Les tests des nombreuses versions du prototype m’ont permis de m’affranchir progressivement de biais qui provenaient de ma culture ludique ancrée dans le jeu loisir. Cela m’a permis de recentrer mon attention sur l’atteinte des enjeux pédagogiques.
Ce processus m’a conduit à créer un système de règles des plus minimalistes , dont l’accès serait facilité par du matériel à la fois attractif et ergonomique.

Les participants qui m’ont réellement aidé à en prendre conscience sont les non-joueurs, qui n’aiment tout simplement pas jouer, mais qui font tout de même partie du public cible. L’expérience et les enseignements que renferme le jeu doivent être accessibles à toutes et à tous, même à celles et ceux qui n’aiment pas les jeux.

Pour des non-joueurs, chaque règle et chaque élément matériel nécessite un temps d’appropriation qui peut être à l’origine de difficultés. J’ai donc retiré du jeu absolument tout ce qui n’était pas indispensable pour générer l’expérience de jeu et atteindre les enjeux pédagogiques. Dès lors, les éléments du jeu activent des mécanismes directement liés à aux enjeux pédagogiques et l’effort que peut représenter leur appropriation nourrit le processus d’apprentissage.
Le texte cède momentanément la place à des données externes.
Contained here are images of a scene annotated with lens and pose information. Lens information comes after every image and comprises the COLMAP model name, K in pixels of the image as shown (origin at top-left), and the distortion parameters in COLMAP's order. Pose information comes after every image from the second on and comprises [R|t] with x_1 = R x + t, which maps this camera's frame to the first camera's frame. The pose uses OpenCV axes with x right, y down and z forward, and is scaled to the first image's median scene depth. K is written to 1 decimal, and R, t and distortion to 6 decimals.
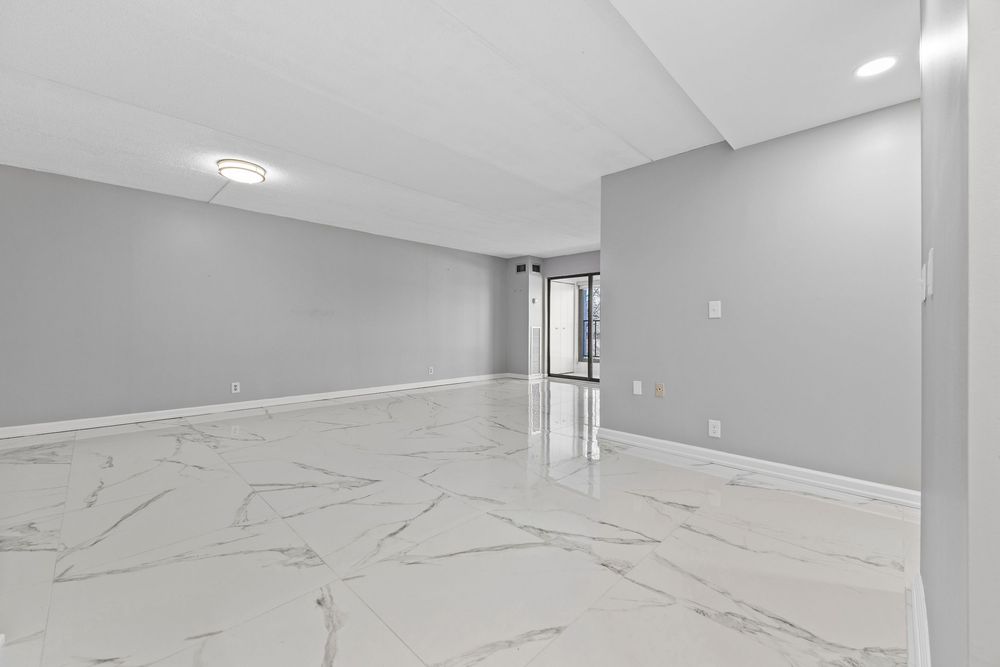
lens RADIAL K [[395.3, 0, 501.8], [0, 395.3, 329.1], [0, 0, 1]] dist [0.004968, -0.000689]
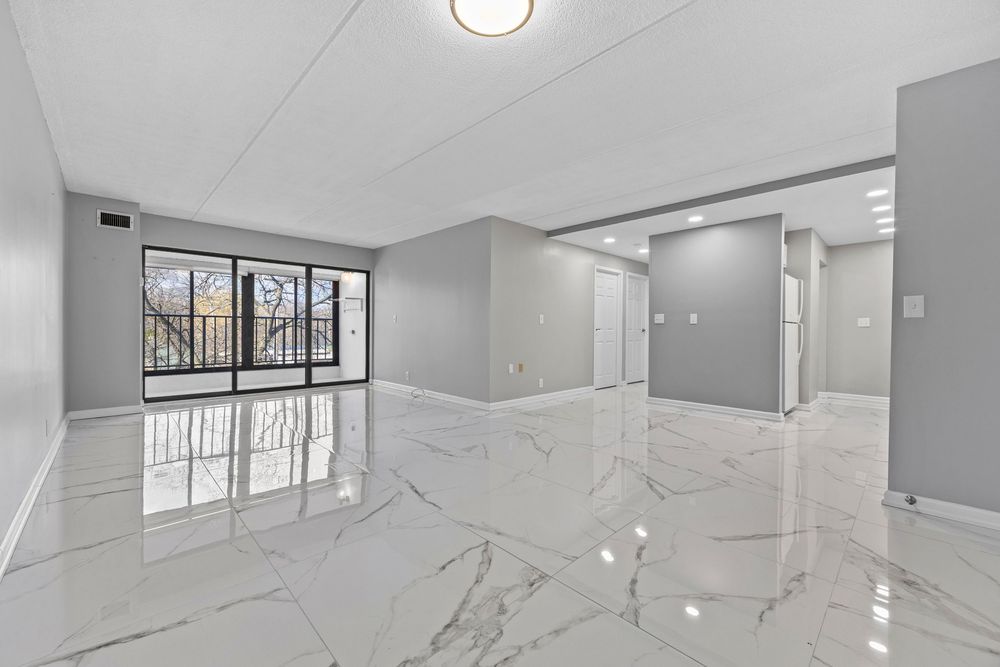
lens RADIAL K [[395.3, 0, 497.1], [0, 395.3, 328.7], [0, 0, 1]] dist [0.004968, -0.000689]
pose [[0.033959, -0.000643, 0.999423, -2.009858], [-0.005559, 0.999984, 0.000832, -0.007938], [-0.999408, -0.005584, 0.033955, 1.734098]]
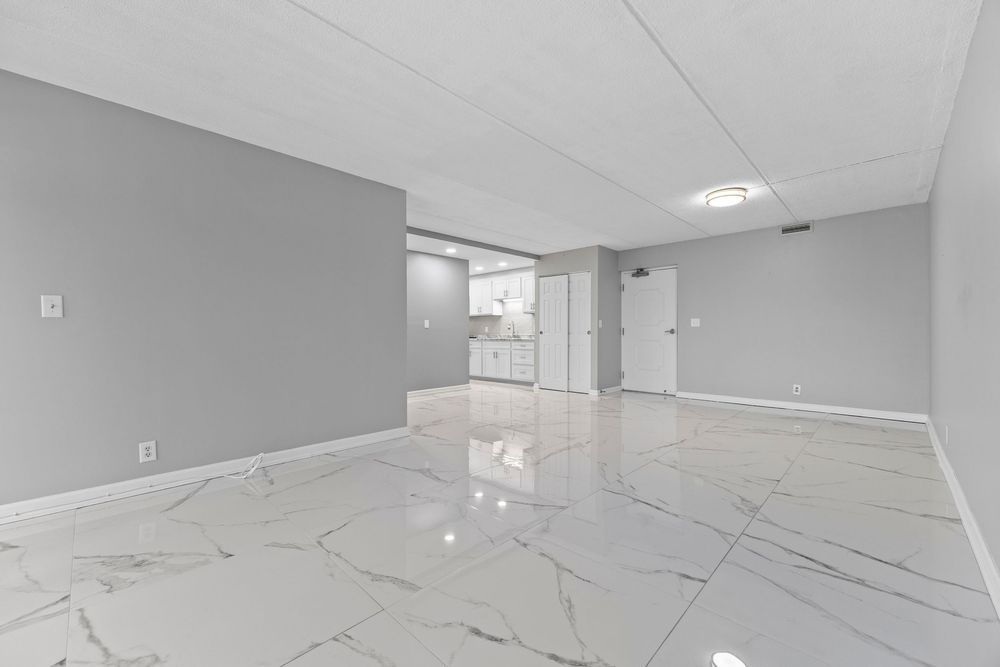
lens RADIAL K [[395.3, 0, 495.6], [0, 395.3, 335.5], [0, 0, 1]] dist [0.004968, -0.000689]
pose [[-0.999978, -0.001765, 0.006381, 0.001235], [-0.001697, 0.999943, 0.010553, -0.017136], [-0.006399, 0.010542, -0.999924, 3.830143]]
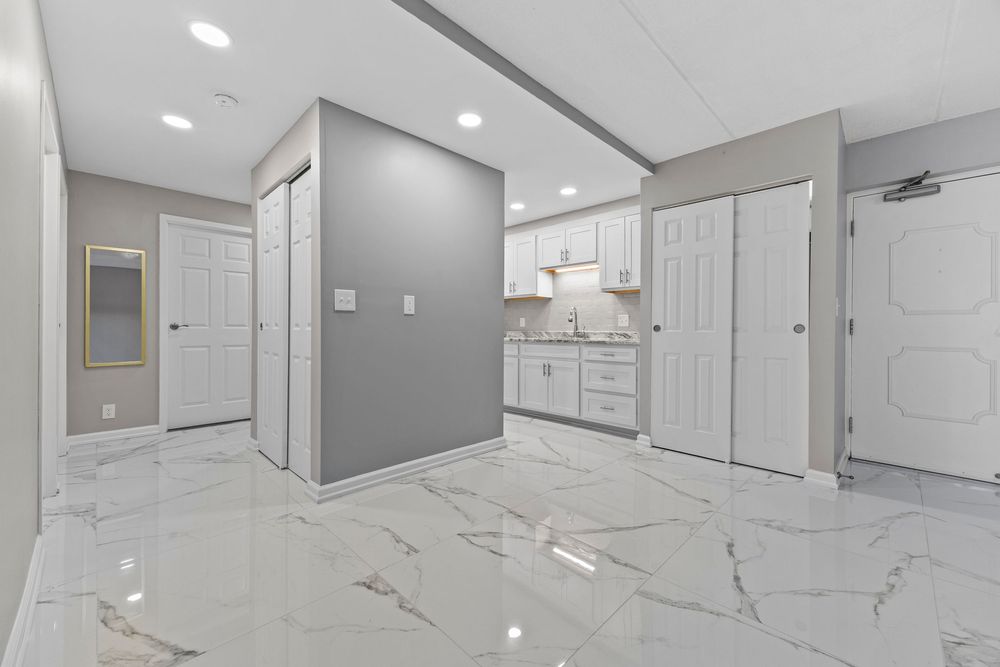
lens RADIAL K [[395.3, 0, 499.9], [0, 395.3, 330.7], [0, 0, 1]] dist [0.004968, -0.000689]
pose [[-0.999931, -0.009034, 0.007458, 0.271482], [-0.008976, 0.999930, 0.007735, -0.002559], [-0.007528, 0.007668, -0.999942, 1.908722]]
Quelques graines plantées lors de cette première expérience

La création de ce premier jeu et les réflexions qui l’ont accompagnée impactent encore très largement mes créations actuelles.
Je garde une fascination toute particulière pour le jeu comme système ouvert, que chacun enrichit de ses propres références, et au sein duquel les joueurs vont vivre les expériences qui le feront progresser.

Je me suis également rendu compte de l’intérêt de visualiser très précisément les différentes expériences émotionnelles que les participants peuvent être amenés à vivre dans les situations réelles et d’être capable de les retranscrire de façon précise dans le jeu. Dans le cadre du processus créatif, la précision de l’expérience émotionnelle permet en quelque sorte de valider le modèle sur lequel le jeu a été construit, ainsi que les mécanismes qui ont été imaginés pour le mettre en mouvement. Du point de vue de l’apprentissage, cette justesse permet de créer un pont entre le jeu et la réalité qui sera très naturellement emprunté par les joueurs lorsqu’ils chercheront à transposer les pratiques expérimentées dans le jeu.